First the chainlink fences and No Trespassing signs went up. Then the trees came down.
Over the Jan. 10 weekend, workers cut down most of the trees on the site of the future Momentum Science and Health Adventure Park, which will be the Health Adventure’s new, expanded home. Health Adventure President and CEO Paige Johnson estimated that 75 to 80 percent of the site’s trees were cleared, to make room for a building and parking lot.
Some residents of Panola and Cumberland streets, which border the previously forested area sold to the Health Adventure, were shocked by the cut. They say the move goes against Momentum’s theme of environmental education and living green.
“They’ve done an incredible disservice to the mission of Momentum: ‘Respecting the land and loving the birds,’” said Cumberland Avenue resident Laurie Brill, who’s helping lead the fight to save several of the older trees that remain. “We hope that moving forward, it’s about responsible development.”

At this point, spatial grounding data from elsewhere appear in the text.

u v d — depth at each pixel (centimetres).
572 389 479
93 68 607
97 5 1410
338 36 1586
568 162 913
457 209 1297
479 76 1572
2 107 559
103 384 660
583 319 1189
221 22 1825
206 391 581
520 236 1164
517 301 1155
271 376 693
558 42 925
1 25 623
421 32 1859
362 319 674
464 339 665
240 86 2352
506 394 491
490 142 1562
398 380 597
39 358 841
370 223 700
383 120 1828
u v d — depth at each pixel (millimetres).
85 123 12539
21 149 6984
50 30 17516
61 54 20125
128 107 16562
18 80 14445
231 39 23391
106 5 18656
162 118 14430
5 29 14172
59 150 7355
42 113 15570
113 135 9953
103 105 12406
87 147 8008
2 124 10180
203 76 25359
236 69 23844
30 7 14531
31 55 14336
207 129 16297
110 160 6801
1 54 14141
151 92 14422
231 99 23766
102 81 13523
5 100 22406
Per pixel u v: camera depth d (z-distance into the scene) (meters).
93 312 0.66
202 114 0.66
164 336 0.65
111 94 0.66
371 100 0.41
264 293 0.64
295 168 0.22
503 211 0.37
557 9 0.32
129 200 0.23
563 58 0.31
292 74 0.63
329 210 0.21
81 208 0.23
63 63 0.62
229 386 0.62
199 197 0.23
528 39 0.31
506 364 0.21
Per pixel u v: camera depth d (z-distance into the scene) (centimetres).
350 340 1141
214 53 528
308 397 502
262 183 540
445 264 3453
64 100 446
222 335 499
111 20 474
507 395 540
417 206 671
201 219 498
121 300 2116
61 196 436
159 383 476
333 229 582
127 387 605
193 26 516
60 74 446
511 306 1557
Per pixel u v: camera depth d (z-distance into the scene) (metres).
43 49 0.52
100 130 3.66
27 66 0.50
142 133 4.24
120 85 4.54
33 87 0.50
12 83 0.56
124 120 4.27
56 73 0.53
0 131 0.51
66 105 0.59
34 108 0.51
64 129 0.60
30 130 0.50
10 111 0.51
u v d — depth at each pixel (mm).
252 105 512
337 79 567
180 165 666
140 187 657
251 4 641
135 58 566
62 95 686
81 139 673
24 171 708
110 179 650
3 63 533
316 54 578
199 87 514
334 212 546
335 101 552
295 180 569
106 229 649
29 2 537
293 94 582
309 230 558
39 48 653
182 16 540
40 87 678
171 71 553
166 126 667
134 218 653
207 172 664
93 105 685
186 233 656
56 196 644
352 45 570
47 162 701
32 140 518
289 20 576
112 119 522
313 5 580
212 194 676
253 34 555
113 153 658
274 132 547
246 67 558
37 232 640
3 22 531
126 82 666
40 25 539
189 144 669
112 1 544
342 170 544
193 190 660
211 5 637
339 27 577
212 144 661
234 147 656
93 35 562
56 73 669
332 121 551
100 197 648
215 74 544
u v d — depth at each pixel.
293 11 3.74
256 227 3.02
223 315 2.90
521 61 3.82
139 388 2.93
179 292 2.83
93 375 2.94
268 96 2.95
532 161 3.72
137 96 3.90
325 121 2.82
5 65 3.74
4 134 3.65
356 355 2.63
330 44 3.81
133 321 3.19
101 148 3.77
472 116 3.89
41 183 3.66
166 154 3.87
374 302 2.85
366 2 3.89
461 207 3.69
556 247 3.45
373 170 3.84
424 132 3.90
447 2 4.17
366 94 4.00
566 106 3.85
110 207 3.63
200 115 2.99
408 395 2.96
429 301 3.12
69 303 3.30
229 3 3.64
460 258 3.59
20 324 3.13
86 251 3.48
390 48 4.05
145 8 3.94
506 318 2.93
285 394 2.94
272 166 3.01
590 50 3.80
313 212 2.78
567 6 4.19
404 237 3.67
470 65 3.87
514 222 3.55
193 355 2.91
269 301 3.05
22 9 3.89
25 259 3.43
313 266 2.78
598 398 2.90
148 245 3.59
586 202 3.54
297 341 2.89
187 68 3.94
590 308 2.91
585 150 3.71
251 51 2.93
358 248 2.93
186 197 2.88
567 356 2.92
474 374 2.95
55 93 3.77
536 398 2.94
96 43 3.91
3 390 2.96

The Health Adventure is currently housed inside Pack Place in downtown Asheville. In 2004, the nonprofit bought the nine-acre site at the corner of Catawba and Broadway, after looking at more than 30 possible locations for the new $25 million Momentum campus. Health Adventure leaders liked the Broadway property because it has a creek that the center will use as a teaching tool, Johnson said.
Plans for Momentum include a pedal-powered monorail, a 39,000-square-foot science-and-education center and a freestanding tree house.
Despite the project’s intent and several meetings between Johnson and residents, the clear-cut upset many neighbors and distressed some children at neighboring Odyssey Community School.
At the project’s groundbreaking in early December, Johnson gave a speech about the importance of honoring the site. “We stand here today at this beautiful site where there are majestic trees, a running creek, birds, insects, flowers … and it makes me think about how important it is that we protect this,” she said.
But Johnson said it wasn’t possible to build without taking the trees down. “We saved the ones we could,” she said, adding that new trees will be planted.
Because of the neighbors’ outcry, workers will be taking extra measures to save some of the largest trees left within the project’s buffer, she said.
The project will include features such as geothermal heating and cooling systems, innovative stormwater systems and LEED certification, to teach people about green building and living, Johnson said. Many of the trees that were cut down will be milled on site and used for the building’s floors.
Neighbor Denise Mills said she understood financial constraints, but that leaving more trees should have been a higher priority.
“The bottom line is it costs less to clear-cut, grade and replant than to save trees,” Mills said. “But that doesn’t really match the mission of their group.”